• [Exercise goal]:
List each line of the data that holds the string "together", please.

• [Data in this exercise]:
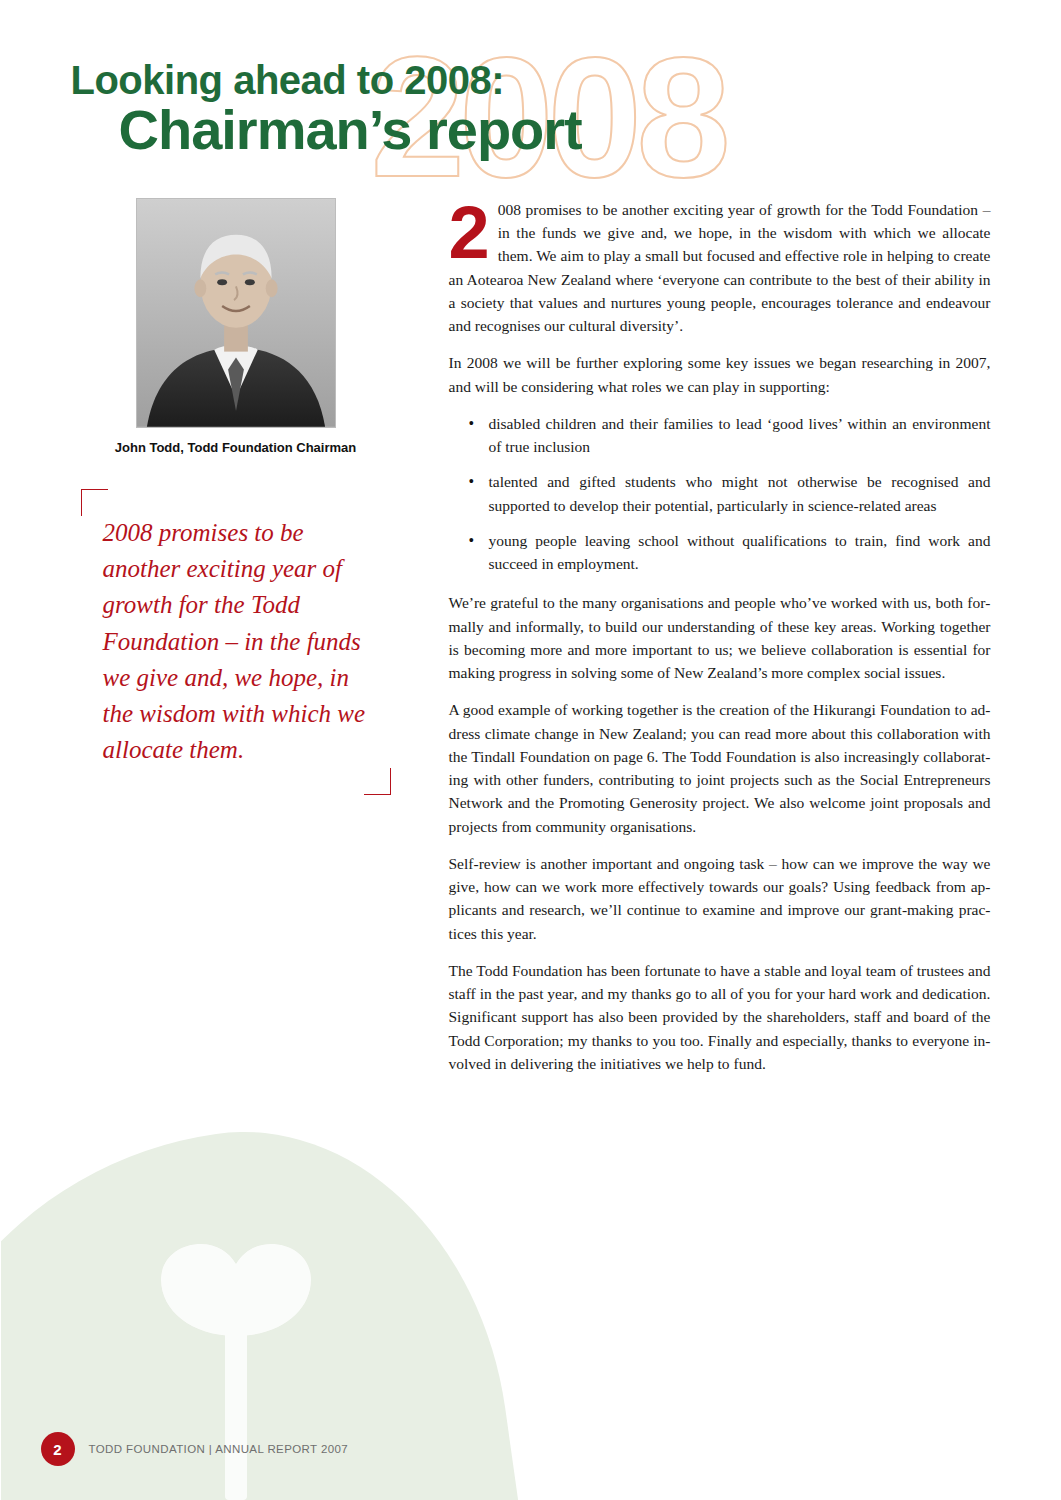2008
Looking ahead to 2008: Chairman’s report
John Todd, Todd Foundation Chairman
2008 promises to be another exciting year of growth for the Todd Foundation – in the funds we give and, we hope, in the wisdom with which we allocate them.
2008 promises to be another exciting year of growth for the Todd Foundation – in the funds we give and, we hope, in the wisdom with which we allocate them. We aim to play a small but focused and effective role in helping to create an Aotearoa New Zealand where ‘everyone can contribute to the best of their ability in a society that values and nurtures young people, encourages tolerance and endeavour and recognises our cultural diversity’.
In 2008 we will be further exploring some key issues we began researching in 2007, and will be considering what roles we can play in supporting:
disabled children and their families to lead ‘good lives’ within an environment of true inclusion
talented and gifted students who might not otherwise be recognised and supported to develop their potential, particularly in science-related areas
young people leaving school without qualifications to train, find work and succeed in employment.
We’re grateful to the many organisations and people who’ve worked with us, both formally and informally, to build our understanding of these key areas. Working together is becoming more and more important to us; we believe collaboration is essential for making progress in solving some of New Zealand’s more complex social issues.
A good example of working together is the creation of the Hikurangi Foundation to address climate change in New Zealand; you can read more about this collaboration with the Tindall Foundation on page 6. The Todd Foundation is also increasingly collaborating with other funders, contributing to joint projects such as the Social Entrepreneurs Network and the Promoting Generosity project. We also welcome joint proposals and projects from community organisations.
Self-review is another important and ongoing task – how can we improve the way we give, how can we work more effectively towards our goals? Using feedback from applicants and research, we’ll continue to examine and improve our grant-making practices this year.
The Todd Foundation has been fortunate to have a stable and loyal team of trustees and staff in the past year, and my thanks go to all of you for your hard work and dedication. Significant support has also been provided by the shareholders, staff and board of the Todd Corporation; my thanks to you too. Finally and especially, thanks to everyone involved in delivering the initiatives we help to fund.
2
Todd Foundation | Annual Report 2007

• [Solved problem]:
We’re grateful to the many organisations and people who’ve worked with us, both formally and informally, to build our understanding of these key areas. Working together is becoming more and more important to us; we believe collaboration is essential for making progress in solving some of New Zealand’s more complex social issues.
A good example of working together is the creation of the Hikurangi Foundation to address climate change in New Zealand; you can read more about this collaboration with the Tindall Foundation on page 6. The Todd Foundation is also increasingly collaborating with other funders, contributing to joint projects such as the Social Entrepreneurs Network and the Promoting Generosity project. We also welcome joint proposals and projects from community organisations.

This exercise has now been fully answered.